● Task data:
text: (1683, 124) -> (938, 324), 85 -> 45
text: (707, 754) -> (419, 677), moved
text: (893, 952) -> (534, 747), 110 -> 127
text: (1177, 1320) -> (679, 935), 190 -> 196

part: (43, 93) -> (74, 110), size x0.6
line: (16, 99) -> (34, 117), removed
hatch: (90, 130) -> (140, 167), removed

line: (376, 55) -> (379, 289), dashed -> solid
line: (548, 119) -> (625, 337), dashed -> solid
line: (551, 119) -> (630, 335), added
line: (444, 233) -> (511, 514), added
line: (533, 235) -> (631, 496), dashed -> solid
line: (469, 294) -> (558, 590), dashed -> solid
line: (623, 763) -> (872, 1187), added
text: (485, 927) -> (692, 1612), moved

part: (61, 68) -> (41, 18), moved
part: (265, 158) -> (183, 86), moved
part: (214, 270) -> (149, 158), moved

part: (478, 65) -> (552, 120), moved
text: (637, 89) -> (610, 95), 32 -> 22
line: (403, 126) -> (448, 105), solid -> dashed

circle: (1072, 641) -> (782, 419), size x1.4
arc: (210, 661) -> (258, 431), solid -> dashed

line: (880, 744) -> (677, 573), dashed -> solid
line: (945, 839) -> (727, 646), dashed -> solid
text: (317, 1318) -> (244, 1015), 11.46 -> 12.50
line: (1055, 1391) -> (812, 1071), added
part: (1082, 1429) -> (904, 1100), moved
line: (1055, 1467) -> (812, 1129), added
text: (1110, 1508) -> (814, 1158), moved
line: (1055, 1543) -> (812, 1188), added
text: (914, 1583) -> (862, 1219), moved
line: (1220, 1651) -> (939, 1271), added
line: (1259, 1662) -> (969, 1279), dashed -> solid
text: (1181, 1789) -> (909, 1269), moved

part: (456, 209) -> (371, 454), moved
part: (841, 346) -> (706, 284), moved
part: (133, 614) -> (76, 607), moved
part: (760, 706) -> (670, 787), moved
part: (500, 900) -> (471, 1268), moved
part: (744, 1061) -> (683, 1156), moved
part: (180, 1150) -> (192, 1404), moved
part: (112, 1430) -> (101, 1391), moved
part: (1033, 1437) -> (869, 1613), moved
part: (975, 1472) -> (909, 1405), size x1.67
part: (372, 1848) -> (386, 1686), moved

● About this task: Repeat the records word for word.

● Written answer:
text: (1683, 124) -> (938, 324), 85 -> 45
text: (707, 754) -> (419, 677), moved
text: (893, 952) -> (534, 747), 110 -> 127
text: (1177, 1320) -> (679, 935), 190 -> 196

part: (43, 93) -> (74, 110), size x0.6
line: (16, 99) -> (34, 117), removed
hatch: (90, 130) -> (140, 167), removed

line: (376, 55) -> (379, 289), dashed -> solid
line: (548, 119) -> (625, 337), dashed -> solid
line: (551, 119) -> (630, 335), added
line: (444, 233) -> (511, 514), added
line: (533, 235) -> (631, 496), dashed -> solid
line: (469, 294) -> (558, 590), dashed -> solid
line: (623, 763) -> (872, 1187), added
text: (485, 927) -> (692, 1612), moved

part: (61, 68) -> (41, 18), moved
part: (265, 158) -> (183, 86), moved
part: (214, 270) -> (149, 158), moved

part: (478, 65) -> (552, 120), moved
text: (637, 89) -> (610, 95), 32 -> 22
line: (403, 126) -> (448, 105), solid -> dashed

circle: (1072, 641) -> (782, 419), size x1.4
arc: (210, 661) -> (258, 431), solid -> dashed

line: (880, 744) -> (677, 573), dashed -> solid
line: (945, 839) -> (727, 646), dashed -> solid
text: (317, 1318) -> (244, 1015), 11.46 -> 12.50
line: (1055, 1391) -> (812, 1071), added
part: (1082, 1429) -> (904, 1100), moved
line: (1055, 1467) -> (812, 1129), added
text: (1110, 1508) -> (814, 1158), moved
line: (1055, 1543) -> (812, 1188), added
text: (914, 1583) -> (862, 1219), moved
line: (1220, 1651) -> (939, 1271), added
line: (1259, 1662) -> (969, 1279), dashed -> solid
text: (1181, 1789) -> (909, 1269), moved

part: (456, 209) -> (371, 454), moved
part: (841, 346) -> (706, 284), moved
part: (133, 614) -> (76, 607), moved
part: (760, 706) -> (670, 787), moved
part: (500, 900) -> (471, 1268), moved
part: (744, 1061) -> (683, 1156), moved
part: (180, 1150) -> (192, 1404), moved
part: (112, 1430) -> (101, 1391), moved
part: (1033, 1437) -> (869, 1613), moved
part: (975, 1472) -> (909, 1405), size x1.67
part: (372, 1848) -> (386, 1686), moved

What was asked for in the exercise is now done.